De plus, en refusant que le président Zuma n’assiste aux obsèques de l’ancien compagnon de Nelson Mandela, Ahmed Kathrada mort le 28 mars 2017 à Johannesburg, la famille a clairement montré l’hostilité qui règne désormais entre une frange de la population et le président sud-Africain. Autre épisode de ce malaise, la décision de Ndileka Mandela, petite fille de Nelson de ne pas soutenir le parti de son grand-père pendant les prochaines élections. Pour cette dernière , l’ANC ne représente plus les valeurs défendues de «Madiba».
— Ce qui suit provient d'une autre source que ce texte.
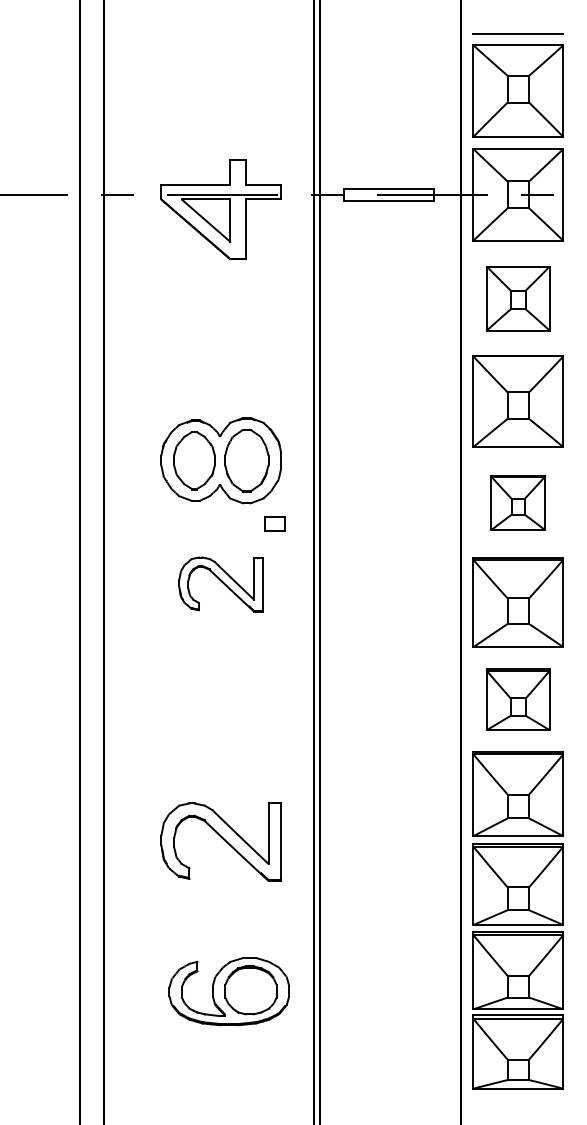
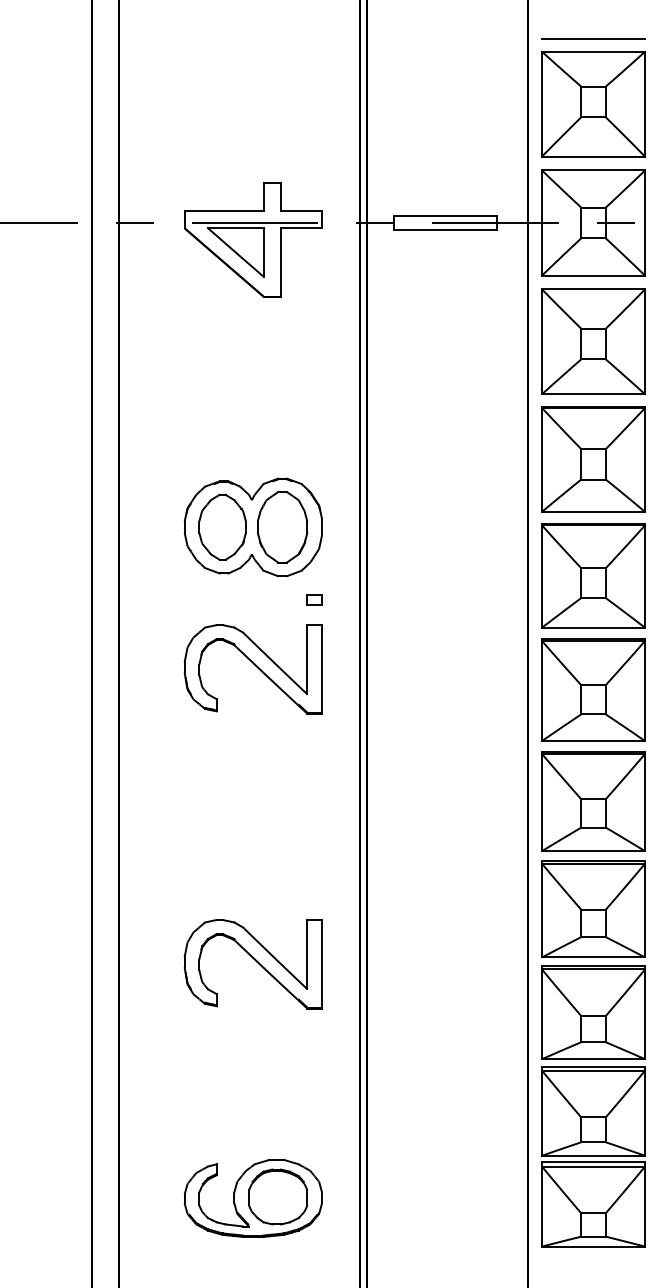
part: (517, 298) -> (592, 341), size x1.43
part: (517, 502) -> (592, 575), size x1.67
part: (274, 524) -> (314, 600), size x0.62
part: (220, 584) -> (252, 669), size x1.43
part: (517, 699) -> (592, 800), size x1.43
part: (229, 991) -> (253, 1198), moved

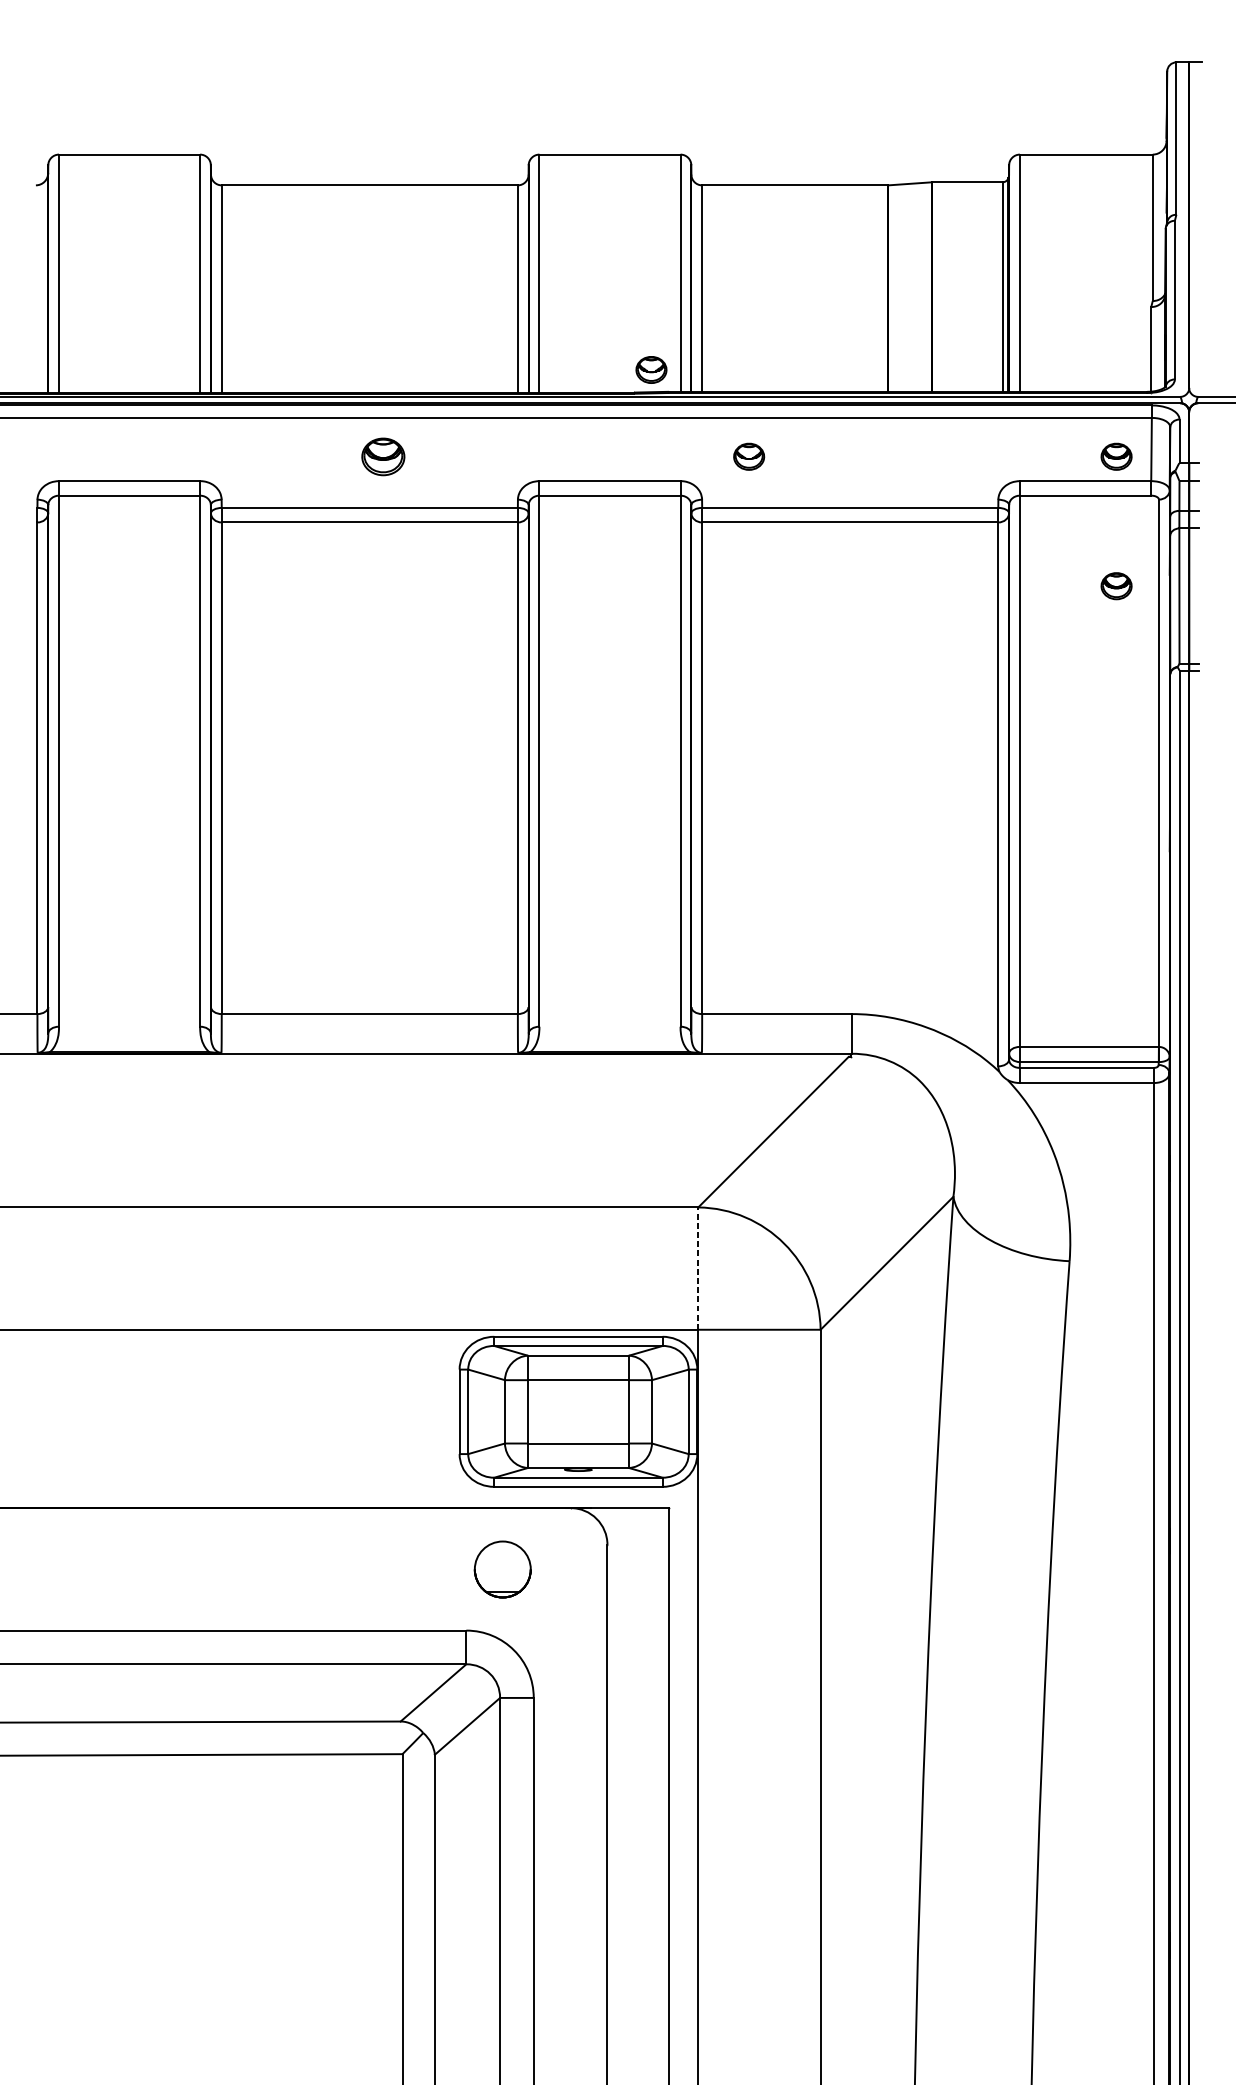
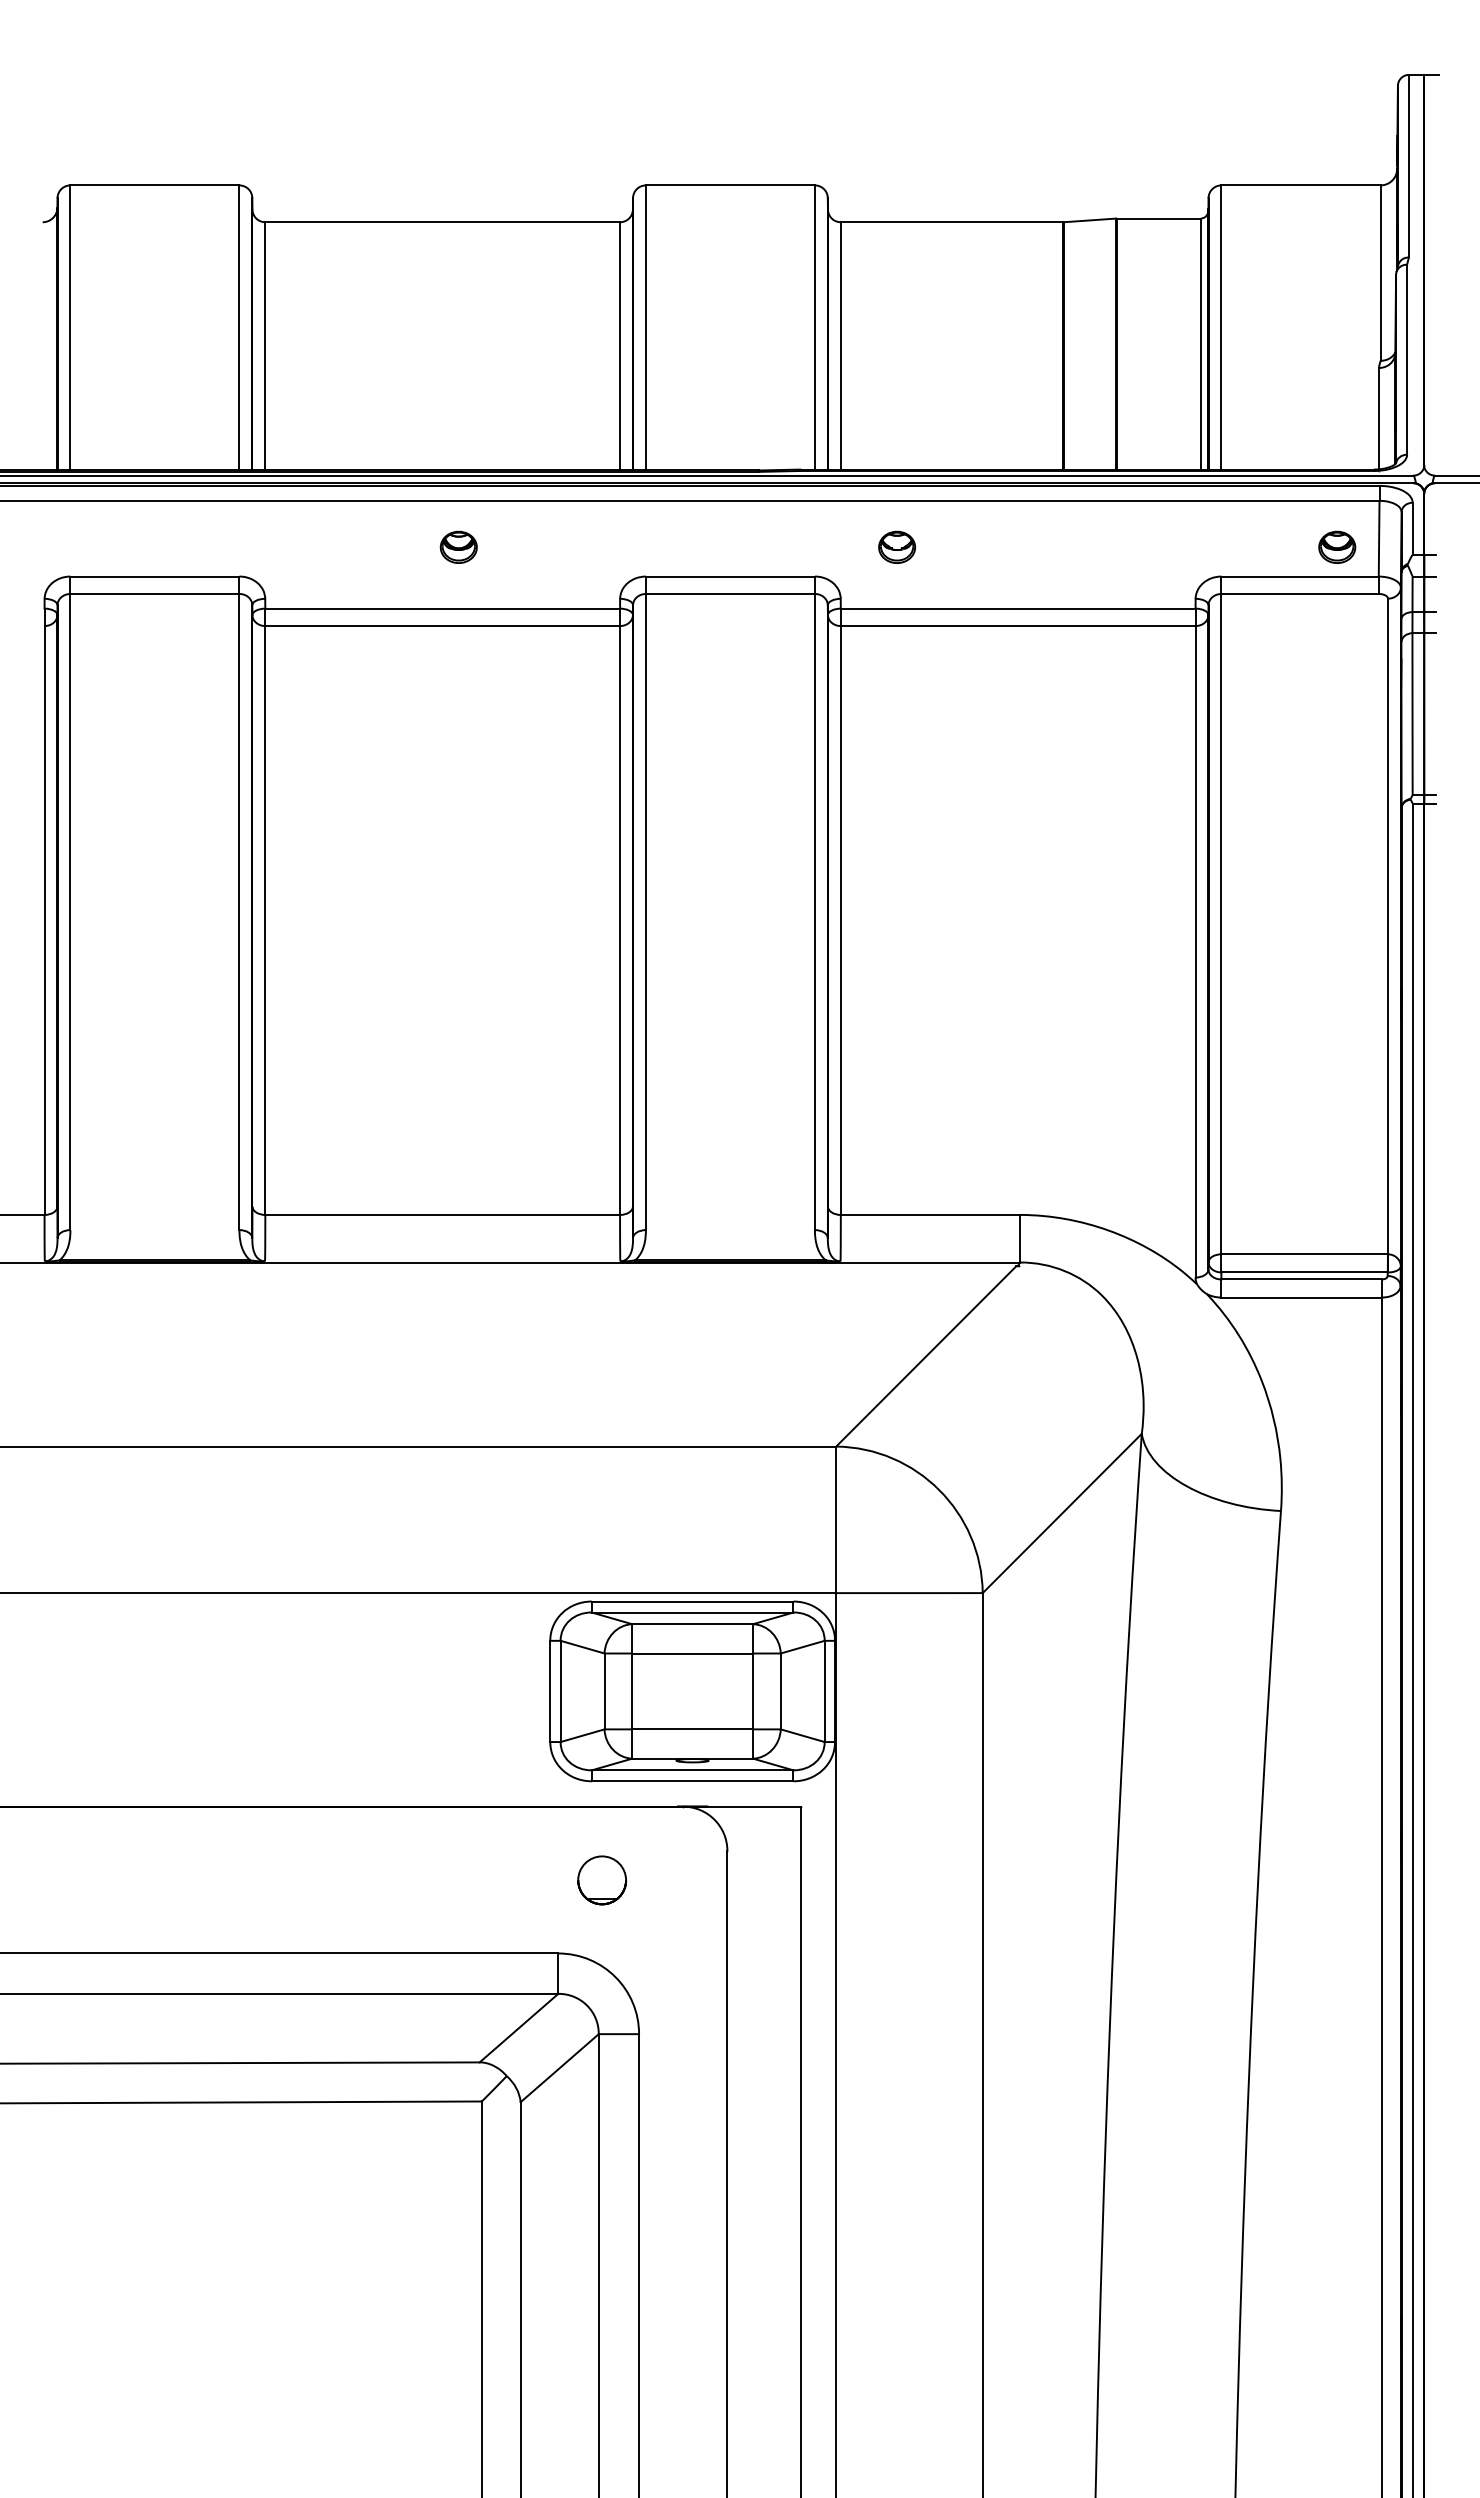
part: (650, 369) -> (779, 442), removed
part: (383, 456) -> (458, 546), size x0.71
part: (1116, 585) -> (1337, 701), removed
line: (698, 1268) -> (836, 1519), dashed -> solid
part: (503, 1569) -> (602, 1880), size x0.71

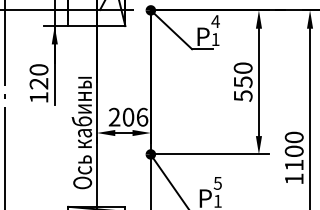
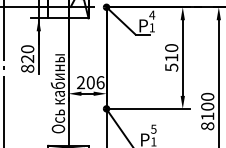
text: (242, 81) -> (171, 57), 550 -> 510
text: (38, 97) -> (27, 68), 120 -> 820
text: (294, 179) -> (207, 126), 1100 -> 8100

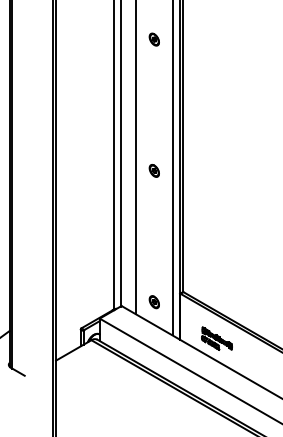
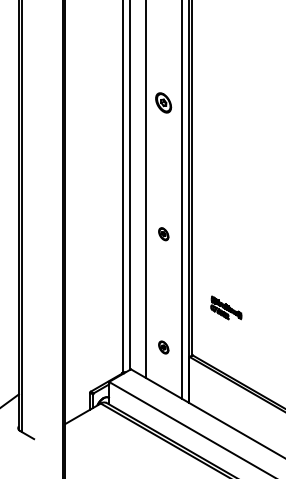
part: (154, 39) -> (163, 102), size x1.6
part: (154, 302) -> (163, 347), moved
part: (217, 338) -> (226, 307), moved

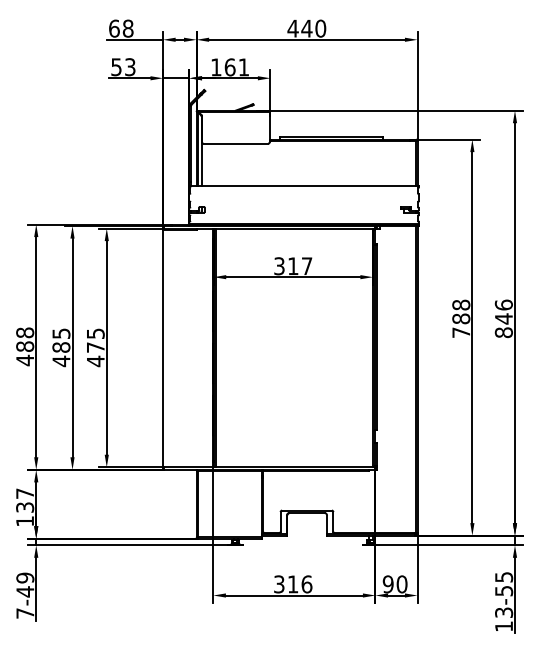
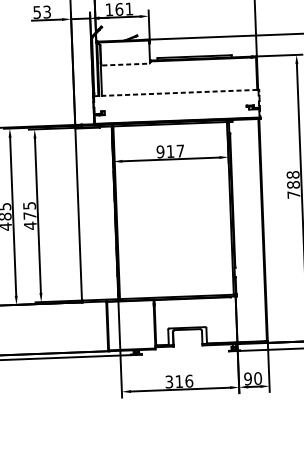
line: (236, 143) -> (126, 64), solid -> dashed
line: (304, 185) -> (176, 92), solid -> dashed
text: (279, 266) -> (160, 152), 317 -> 917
Au sein du parti, la situation est également chaotique. De nombreuses dissensions minent désormais le parti au pouvoir proche d’une scission. En effet, de nombreux cadres ne se retrouvent plus dans la gestion de Jacob Zuma et ses décisions sont de plus en plus contestées. L’éviction de son ministre des finances Parvin Gordhan n’a pas arrangé les choses. Bien que les responsables du parti aient appelé à l’union et à la solidarité, à l’intérieur du parti les tensions demeurent. D’ailleurs, l’ex-ministre des Finances avait mis en garde ses pairs sur les conséquences de cette désunion.

Ayanda Mubulu , le peintre engagé aux toiles controversées

Ainsi, c’est un malaise palpable qui a été mis en peinture par Ayanda Mubulu. L’artiste engagé a souvent utilisé son art pour mettre en lumière les travers politiques nationaux ou internationaux. Sous son pinceau, de nombreuses figures politiques ou religieuses, comme Zuma , Desmond Tutu , le pape, George Bush ou encore Barack Obama, en ont pris pour leur grade.

En octobre 2015, il présentait une toile intitulée « le pouvoir de la pornographie »,  qui avait également fait scandale . Cette peinture mettait encore en scène Zuma , qui abusait d’une jeune femme .interrogé au sujet de cette toile , l’auteur avait alors déclaré :« La peinture n’a rien à voir avec le pénis du président, mais il s’agit de pouvoir. Ce qui me dérange c’est les valeurs selon lesquelles il gouverne. Ce qu’il fait à notre pays. La jeune femme dans cette peinture est en train d’être dépouillée par l’ANC. Notre pays est en train d’être mis a sac par l’ANC.»